Cocobolo is the wood.


----------



## youngdon (Mar 10, 2010)

Nice call itz, How does it sound ?


----------



## Mattuk (Oct 16, 2010)

Very nice!


----------



## hassell (Feb 9, 2010)

Looks awesome, nice craftsmanship.


----------



## prairiewolf (Feb 19, 2012)

Way to go Rick, that cocbolo looks good. And if you dont already know cocobolo dust is bad on your lungs be sure to use mask when turning.


----------



## Ruger (Jan 22, 2011)

Great looking call! Keep it up!


----------



## SWAMPBUCK10PT (Apr 5, 2010)

_Nice Work!!!!!!! sb_


----------



## bones44 (Jan 7, 2011)

Looks great ! Now get to calling...


----------



## Rick Howard (Feb 25, 2012)

Thanks everyone. Crazy fun to make these things. I will admit I have spent a lot of energy learning and do not anticipate stopping. Worth it.... I am finding it as addicting as hunting itself.

Ed I always wear a mask no mater what I am turning or sanding. I wear a full face shield while turning also. Nice spot on the Coco. It is probably my favorite wood to turn so far. I have been fighting some black palm lately. Now I know why a 1.5" square x 100 feet long only cost $5. You need about 99 feet to get that one foot turned nicely. At least I do....

Don it sounds good. This board is long and has a big range of sound. Also pretty loud. I will try to get a recording soon. I have not forgotten you wanted to hear a distress recording. I am working on getting a good recording. The software or the mic or both just arent good. The recordings do not sound like what is coming from the call.

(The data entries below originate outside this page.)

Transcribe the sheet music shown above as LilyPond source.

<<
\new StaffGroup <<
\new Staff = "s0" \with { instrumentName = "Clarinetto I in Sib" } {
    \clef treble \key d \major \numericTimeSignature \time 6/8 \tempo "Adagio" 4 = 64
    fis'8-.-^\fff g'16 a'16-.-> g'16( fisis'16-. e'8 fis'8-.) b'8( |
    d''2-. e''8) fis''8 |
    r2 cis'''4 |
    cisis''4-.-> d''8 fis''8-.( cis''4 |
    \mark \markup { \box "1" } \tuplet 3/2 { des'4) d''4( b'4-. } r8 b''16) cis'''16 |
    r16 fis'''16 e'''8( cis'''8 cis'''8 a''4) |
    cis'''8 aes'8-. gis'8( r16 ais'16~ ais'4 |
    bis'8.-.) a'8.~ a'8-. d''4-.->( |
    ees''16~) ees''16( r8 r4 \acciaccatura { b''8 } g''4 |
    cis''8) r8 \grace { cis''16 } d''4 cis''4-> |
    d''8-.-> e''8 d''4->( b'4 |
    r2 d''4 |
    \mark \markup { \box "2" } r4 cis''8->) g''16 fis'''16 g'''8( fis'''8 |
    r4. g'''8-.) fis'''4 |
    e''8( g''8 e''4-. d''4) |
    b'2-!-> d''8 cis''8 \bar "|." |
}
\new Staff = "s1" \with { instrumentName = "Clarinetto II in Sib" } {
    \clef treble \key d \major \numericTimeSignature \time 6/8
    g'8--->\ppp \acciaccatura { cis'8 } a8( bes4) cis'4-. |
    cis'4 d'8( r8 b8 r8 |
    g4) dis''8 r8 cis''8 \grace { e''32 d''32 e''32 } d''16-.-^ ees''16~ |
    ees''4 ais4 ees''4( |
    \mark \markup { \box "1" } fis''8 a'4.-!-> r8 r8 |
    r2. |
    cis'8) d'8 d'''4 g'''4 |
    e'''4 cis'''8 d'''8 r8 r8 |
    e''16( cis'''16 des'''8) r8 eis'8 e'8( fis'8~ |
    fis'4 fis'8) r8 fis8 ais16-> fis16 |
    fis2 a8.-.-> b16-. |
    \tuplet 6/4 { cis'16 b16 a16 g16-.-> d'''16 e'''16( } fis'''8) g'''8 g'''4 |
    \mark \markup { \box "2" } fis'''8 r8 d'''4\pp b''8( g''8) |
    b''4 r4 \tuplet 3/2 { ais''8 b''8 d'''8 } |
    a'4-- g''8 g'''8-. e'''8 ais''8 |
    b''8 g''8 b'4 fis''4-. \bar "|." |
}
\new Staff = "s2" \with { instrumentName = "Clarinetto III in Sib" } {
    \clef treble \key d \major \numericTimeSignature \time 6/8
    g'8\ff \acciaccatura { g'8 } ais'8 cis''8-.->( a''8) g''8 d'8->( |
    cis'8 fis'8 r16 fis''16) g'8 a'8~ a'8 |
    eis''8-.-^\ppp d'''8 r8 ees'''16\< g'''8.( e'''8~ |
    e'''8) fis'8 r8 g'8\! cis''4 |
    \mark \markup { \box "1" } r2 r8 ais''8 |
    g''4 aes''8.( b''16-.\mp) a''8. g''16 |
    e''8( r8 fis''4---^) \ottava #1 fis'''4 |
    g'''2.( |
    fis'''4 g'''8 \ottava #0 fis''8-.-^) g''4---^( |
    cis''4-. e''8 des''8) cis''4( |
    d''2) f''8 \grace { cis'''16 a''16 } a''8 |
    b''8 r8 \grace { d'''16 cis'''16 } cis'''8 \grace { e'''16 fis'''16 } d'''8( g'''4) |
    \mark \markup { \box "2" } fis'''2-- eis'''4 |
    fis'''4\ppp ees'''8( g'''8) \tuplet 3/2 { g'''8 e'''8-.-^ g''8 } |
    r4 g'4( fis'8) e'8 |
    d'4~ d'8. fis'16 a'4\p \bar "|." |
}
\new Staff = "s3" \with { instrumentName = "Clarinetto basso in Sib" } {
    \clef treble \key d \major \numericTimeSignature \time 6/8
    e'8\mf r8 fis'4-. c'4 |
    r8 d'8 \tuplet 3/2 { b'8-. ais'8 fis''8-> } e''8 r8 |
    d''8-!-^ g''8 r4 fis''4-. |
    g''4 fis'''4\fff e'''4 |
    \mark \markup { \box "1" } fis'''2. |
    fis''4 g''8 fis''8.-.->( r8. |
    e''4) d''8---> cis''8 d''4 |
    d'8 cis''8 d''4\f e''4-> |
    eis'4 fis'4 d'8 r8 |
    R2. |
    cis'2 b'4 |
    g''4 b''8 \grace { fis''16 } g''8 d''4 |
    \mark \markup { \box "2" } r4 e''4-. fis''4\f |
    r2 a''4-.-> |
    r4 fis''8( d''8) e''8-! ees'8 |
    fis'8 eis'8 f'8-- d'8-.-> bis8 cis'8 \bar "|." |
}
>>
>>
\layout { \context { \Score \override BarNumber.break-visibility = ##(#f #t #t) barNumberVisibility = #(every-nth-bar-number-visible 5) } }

Looks like that wall in the background needs a fresh coat of Dry Lock too. Anyone notice that? Geez another project. Still have not finished all the floors. I have a file or quarter round sitting in the back hallway. I should probably do that too!


----------



## 220swift (Mar 2, 2011)

Very nice looking call! Looking forward to how it sounds.


----------



## Hortontoter (Apr 27, 2012)

*Nice job. Looks like a fun pastime.*


----------